At the campaign kickoff, Adorno did not hold back when on the criticism of Miller.

“A fresh perspective is within reach,” Adorno said. “We need someone who we can call on for help, not some mysterious entity far away in Albany, someone who we can point to proudly and say ‘yeah, I know him, he’s my assemblyman.’ ”

About a half dozen times, Adorno explicitly or tacitly accused Miller of being an absentee representative, more in touch with Albany than Woodhaven.

Adorno said he pounded the pavement himself, seven days a week knocking on at least 2,000 doors to collect the signatures he needed to get on the ballot.

He said that out of all the people he spoke to during that drive, only 14 recognized Miller’s name.

There may be a reason for that though, Miller told The Forum in a phone interview.

“As we’re looking through his signatures, had he been campaigning within the district and trying to get signatures, he may have found more people who know who Mike Miller is,” Miller said. “Most of their signatures were from Brooklyn or areas that are just outside the district. … There are more than 14 people who know who Mike Miller is.”

Miller also alleged that the vast majority of Adorno’s signatures aren’t valid but said his campaign isn’t trying to knock him off the ballot for the Democratic primary on September 13.

Regardless, Adorno is emphasizing the outsider, local nature of his first run for office—he decided to run for State Assembly because the 2013 City Council election is too far off.

“We’re the definition of a grassroots campaign,” Adorno said.

So far, he’s relied on volunteers and in-kind donations. He’s received only $2,000 or $3,000 in cash so far, he said.

Adorno is undeniably young, but he said he has the right experience to run. He told the crowd that he’s a member of Community Board 9, is involved in civic groups like the Woodhaven Residents’ Block Association, and cut his teeth doing constituent services for former Assemblyman Adam Clayton Powell Jr. and Councilman Robert Jackson.

“That’s really what made me realize that I have a knack for working with people, working with the community and helping local residents. And this was in northern Manhattan where I don’t even live,” Adorno said. “People will not always remember what you say, but they will remember how you make them feel. And even though they may not remember my name in northern Manhattan, they certainly remember my face, and they remember the positive feelings I gave them when they really needed help.”

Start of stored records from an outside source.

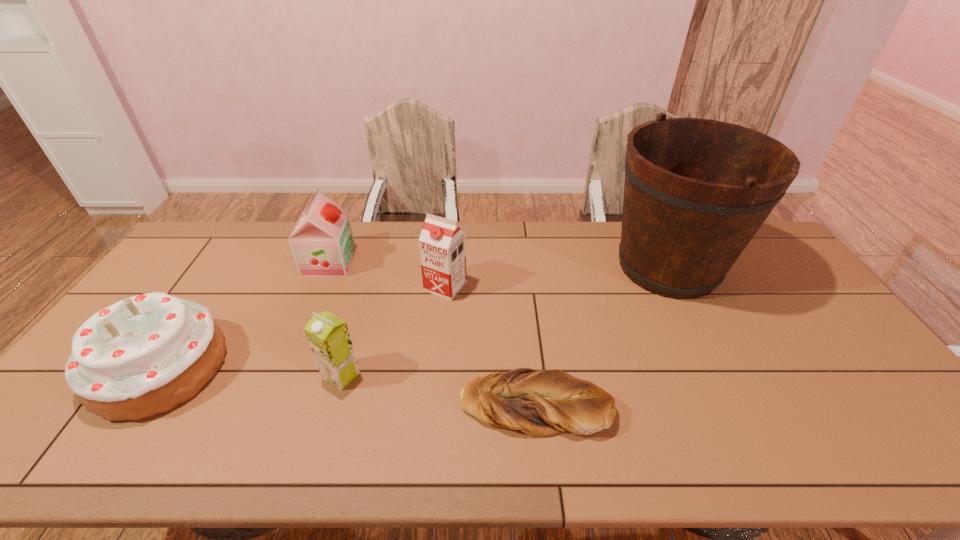
In the image, there is a desktop. Identify the location of vacant space at the left edge. (191, 282).

Locate an element on the screen. The height and width of the screenshot is (540, 960). vacant area at the right edge is located at coordinates (860, 354).

Find the location of `free space at the near right corner of the desktop`. free space at the near right corner of the desktop is located at coordinates (911, 450).

Where is `free space between the fourth object from right to left and the shortest object`? free space between the fourth object from right to left and the shortest object is located at coordinates (438, 390).

Where is `free space between the tallest object and the rightmost soya milk`? This screenshot has height=540, width=960. free space between the tallest object and the rightmost soya milk is located at coordinates (557, 276).

Locate an element on the screen. The height and width of the screenshot is (540, 960). free spot between the shortest object and the third object from left to right is located at coordinates (438, 390).

Where is `free area in between the fourth object from right to left and the leftmost object`? free area in between the fourth object from right to left and the leftmost object is located at coordinates [251, 372].

Locate an element on the screen. The image size is (960, 540). free space between the rightmost object and the leftmost soya milk is located at coordinates (498, 265).

What are the coordinates of `vacant space in between the leftmost object and the leftmost soya milk` in the screenshot? It's located at [245, 315].

Locate an element on the screen. This screenshot has height=540, width=960. vacant area that lies between the fifth object from right to left and the rightmost soya milk is located at coordinates (388, 274).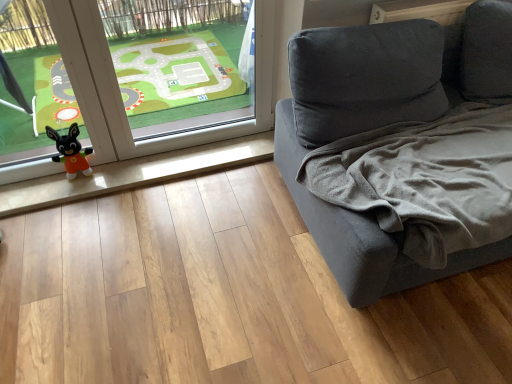
Identify the location of transparent plastic window screen at lower left. (180, 63).

This screenshot has width=512, height=384. What do you see at coordinates (180, 63) in the screenshot? I see `transparent plastic window screen at lower left` at bounding box center [180, 63].

Consider the image. In order to face transparent plastic window screen at lower left, should I rotate leftwards or rightwards?

Turn left approximately 8.893 degrees to face it.

Image resolution: width=512 pixels, height=384 pixels. I want to click on transparent plastic window screen at lower left, so click(180, 63).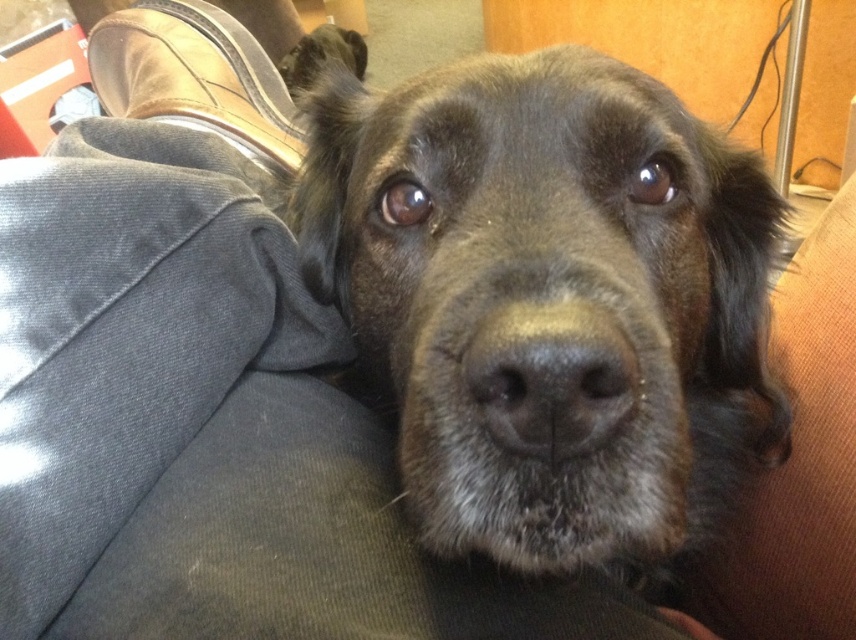
Question: Among these points, which one is farthest from the camera?

Choices:
 (A) (591, 392)
 (B) (480, 212)

Answer: (B)

Question: Which object appears closest to the camera in this image?

Choices:
 (A) shiny black fur at center
 (B) black matte nose at center

Answer: (A)

Question: Can you confirm if shiny black fur at center is thinner than black matte nose at center?

Choices:
 (A) no
 (B) yes

Answer: (A)

Question: Is shiny black fur at center to the left of black matte nose at center from the viewer's perspective?

Choices:
 (A) yes
 (B) no

Answer: (B)

Question: Can you confirm if shiny black fur at center is positioned above black matte nose at center?

Choices:
 (A) yes
 (B) no

Answer: (A)

Question: Which of the following is the farthest from the observer?

Choices:
 (A) (525, 285)
 (B) (482, 330)

Answer: (A)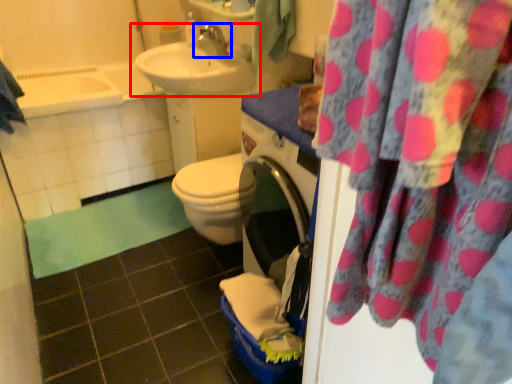
Question: Among these objects, which one is nearest to the camera, sink (highlighted by a red box) or tap (highlighted by a blue box)?

Choices:
 (A) sink
 (B) tap

Answer: (A)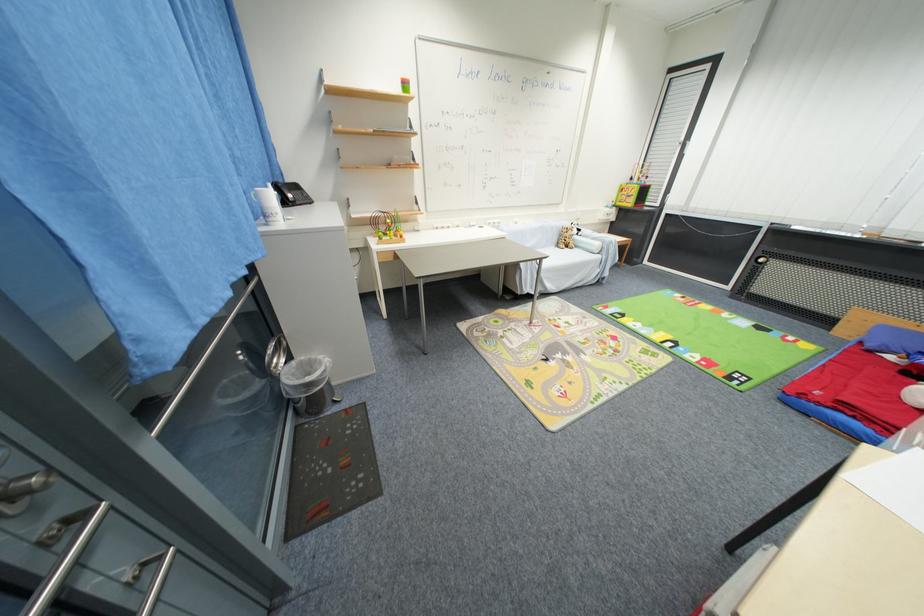
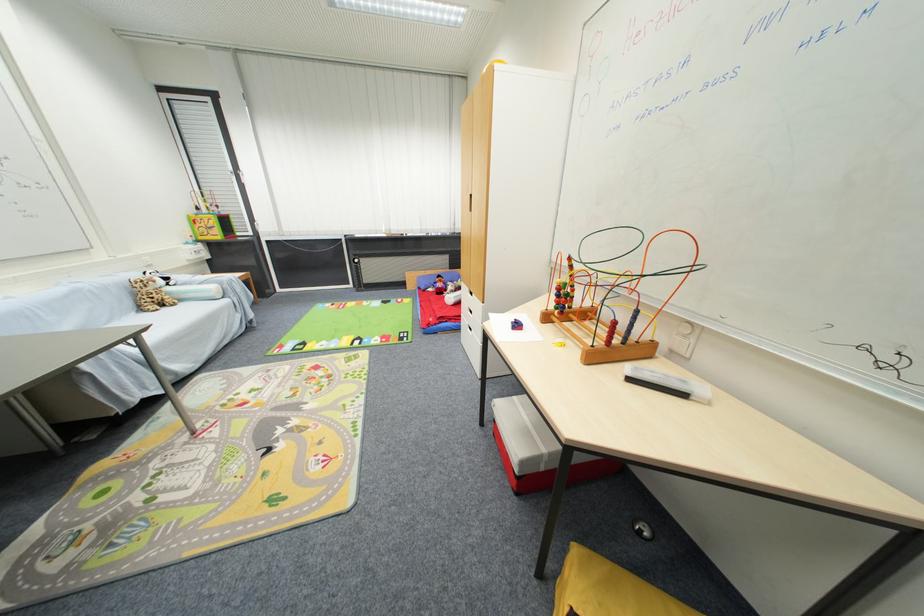
Find the pixel in the second image that matches pixel 563 246 in the first image.

(146, 310)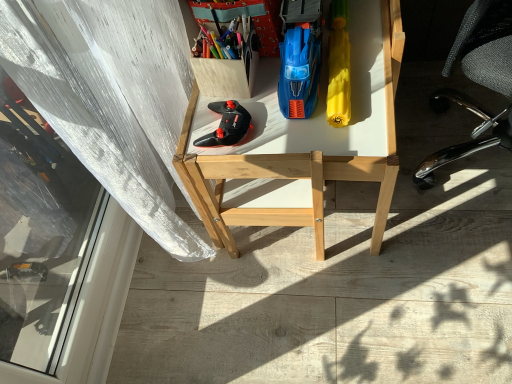
Question: Is black mesh office chair at right next to matte plastic container at upper center, marked as the fourth stationery in a right-to-left arrangement?

Choices:
 (A) yes
 (B) no

Answer: (B)

Question: From the image's perspective, does black mesh office chair at right appear lower than matte plastic container at upper center, marked as the fourth stationery in a right-to-left arrangement?

Choices:
 (A) no
 (B) yes

Answer: (B)

Question: Considering the relative positions of black mesh office chair at right and matte plastic container at upper center, marked as the fourth stationery in a right-to-left arrangement, in the image provided, is black mesh office chair at right in front of matte plastic container at upper center, marked as the fourth stationery in a right-to-left arrangement,?

Choices:
 (A) yes
 (B) no

Answer: (A)

Question: Is matte plastic container at upper center, positioned as the first stationery in left-to-right order, a part of black mesh office chair at right?

Choices:
 (A) yes
 (B) no

Answer: (B)

Question: Can you confirm if black mesh office chair at right is positioned to the right of matte plastic container at upper center, marked as the fourth stationery in a right-to-left arrangement?

Choices:
 (A) yes
 (B) no

Answer: (A)

Question: Would you say black mesh office chair at right is outside matte plastic container at upper center, positioned as the first stationery in left-to-right order?

Choices:
 (A) yes
 (B) no

Answer: (A)

Question: Can you confirm if wooden box at upper left, which appears as the third stationery when viewed from the right, is positioned to the left of black mesh office chair at right?

Choices:
 (A) yes
 (B) no

Answer: (A)

Question: From a real-world perspective, does wooden box at upper left, placed as the second stationery when sorted from left to right, sit lower than black mesh office chair at right?

Choices:
 (A) yes
 (B) no

Answer: (B)

Question: Does wooden box at upper left, which appears as the third stationery when viewed from the right, come behind black mesh office chair at right?

Choices:
 (A) yes
 (B) no

Answer: (A)

Question: Is wooden box at upper left, placed as the second stationery when sorted from left to right, closer to camera compared to black mesh office chair at right?

Choices:
 (A) yes
 (B) no

Answer: (B)

Question: Is wooden box at upper left, placed as the second stationery when sorted from left to right, aimed at black mesh office chair at right?

Choices:
 (A) no
 (B) yes

Answer: (B)

Question: Does wooden box at upper left, which appears as the third stationery when viewed from the right, have a lesser height compared to black mesh office chair at right?

Choices:
 (A) yes
 (B) no

Answer: (A)

Question: Could you tell me if wooden desk at center is turned towards black matte controller at center?

Choices:
 (A) no
 (B) yes

Answer: (A)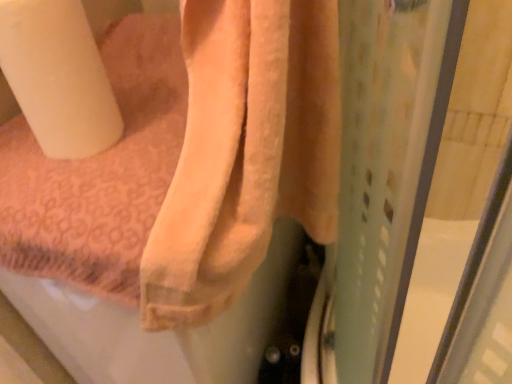
Locate an element on the screen. Image resolution: width=512 pixels, height=384 pixels. orange terry towel at upper center is located at coordinates (245, 151).

Describe the element at coordinates (245, 151) in the screenshot. I see `orange terry towel at upper center` at that location.

Measure the distance between white matte toilet paper at left and camera.

They are 18.85 inches apart.

Image resolution: width=512 pixels, height=384 pixels. I want to click on white matte toilet paper at left, so click(x=58, y=77).

Describe the element at coordinates (58, 77) in the screenshot. I see `white matte toilet paper at left` at that location.

Where is `orange terry towel at upper center`? orange terry towel at upper center is located at coordinates (245, 151).

Looking at this image, considering the relative positions of white matte toilet paper at left and orange terry towel at upper center in the image provided, is white matte toilet paper at left to the left or to the right of orange terry towel at upper center?

From the image, it's evident that white matte toilet paper at left is to the left of orange terry towel at upper center.

Is white matte toilet paper at left closer to camera compared to orange terry towel at upper center?

No.

Does point (33, 26) appear closer or farther from the camera than point (300, 54)?

Clearly, point (33, 26) is closer to the camera than point (300, 54).

From the picture: From the image's perspective, is white matte toilet paper at left located beneath orange terry towel at upper center?

Incorrect, from the image's perspective, white matte toilet paper at left is higher than orange terry towel at upper center.

From a real-world perspective, between white matte toilet paper at left and orange terry towel at upper center, who is vertically lower?

orange terry towel at upper center is physically lower.

Considering the sizes of objects white matte toilet paper at left and orange terry towel at upper center in the image provided, who is thinner, white matte toilet paper at left or orange terry towel at upper center?

Thinner between the two is white matte toilet paper at left.

Is white matte toilet paper at left taller or shorter than orange terry towel at upper center?

In the image, white matte toilet paper at left appears to be shorter than orange terry towel at upper center.

Based on the photo, based on their sizes in the image, would you say white matte toilet paper at left is bigger or smaller than orange terry towel at upper center?

In the image, white matte toilet paper at left appears to be smaller than orange terry towel at upper center.

Which is correct: white matte toilet paper at left is inside orange terry towel at upper center, or outside of it?

white matte toilet paper at left is not inside orange terry towel at upper center, it's outside.

Is white matte toilet paper at left not close to orange terry towel at upper center?

white matte toilet paper at left is near orange terry towel at upper center, not far away.

Consider the image. Is white matte toilet paper at left oriented towards orange terry towel at upper center?

No, white matte toilet paper at left is not oriented towards orange terry towel at upper center.

How far apart are white matte toilet paper at left and orange terry towel at upper center?

white matte toilet paper at left and orange terry towel at upper center are 9.09 inches apart from each other.

Locate an element on the screen. The image size is (512, 384). towel below the white matte toilet paper at left (from a real-world perspective) is located at coordinates (245, 151).

Which is more to the left, orange terry towel at upper center or white matte toilet paper at left?

white matte toilet paper at left is more to the left.

Who is more distant, orange terry towel at upper center or white matte toilet paper at left?

white matte toilet paper at left is behind.

Which is in front, point (209, 85) or point (75, 65)?

Point (209, 85)

From the image's perspective, which one is positioned lower, orange terry towel at upper center or white matte toilet paper at left?

From the image's view, orange terry towel at upper center is below.

From a real-world perspective, is orange terry towel at upper center physically above white matte toilet paper at left?

No.

Is orange terry towel at upper center wider or thinner than white matte toilet paper at left?

Considering their sizes, orange terry towel at upper center looks broader than white matte toilet paper at left.

Consider the image. Considering the relative sizes of orange terry towel at upper center and white matte toilet paper at left in the image provided, is orange terry towel at upper center taller than white matte toilet paper at left?

Yes, orange terry towel at upper center is taller than white matte toilet paper at left.

Is orange terry towel at upper center bigger than white matte toilet paper at left?

Yes.

Is white matte toilet paper at left a part of orange terry towel at upper center?

No, white matte toilet paper at left is not surrounded by orange terry towel at upper center.

Are orange terry towel at upper center and white matte toilet paper at left beside each other?

No, orange terry towel at upper center is not with white matte toilet paper at left.

Consider the image. Is orange terry towel at upper center facing towards white matte toilet paper at left?

No, orange terry towel at upper center is not facing towards white matte toilet paper at left.

I want to click on toilet paper on the left of orange terry towel at upper center, so click(x=58, y=77).

Locate an element on the screen. The width and height of the screenshot is (512, 384). towel in front of the white matte toilet paper at left is located at coordinates (245, 151).

This screenshot has height=384, width=512. Find the location of `towel below the white matte toilet paper at left (from a real-world perspective)`. towel below the white matte toilet paper at left (from a real-world perspective) is located at coordinates (245, 151).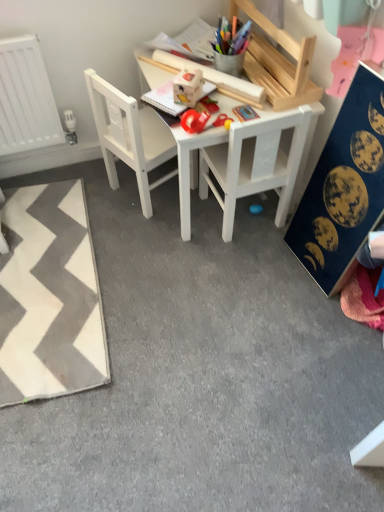
Image resolution: width=384 pixels, height=512 pixels. I want to click on vacant area in front of dark blue fabric with celestial prints at right, so click(x=302, y=317).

Powell, a longtime friend of Adorno and his family, was at the announcement to lend some political clout.

“The reality is that we need more young men and women like David. People who are for real, people who are not political animals, people who are not just out there for scoring victory and losses,” Powell said.

Just a few hours after Adorno’s kickoff though, mud was already slung.
Miller said that a few months ago, Adorno had walked into his office and promised he wouldn’t run for office against Miller.

“Evidently he had a change of heart or his word is no good—one or the other,” Miller said.

Adorno said, however, that his conversation with Miller was to warn him that residents had begun approaching him to run.

“My long-time-ago conversation with Miller was only partially quoted. I told him then that I had been recruited by community residents to run,” Adorno said. “At that I point I decided not to press forward. Since then many more individuals and groups have been calling for me to run, enough to compel me to respond.”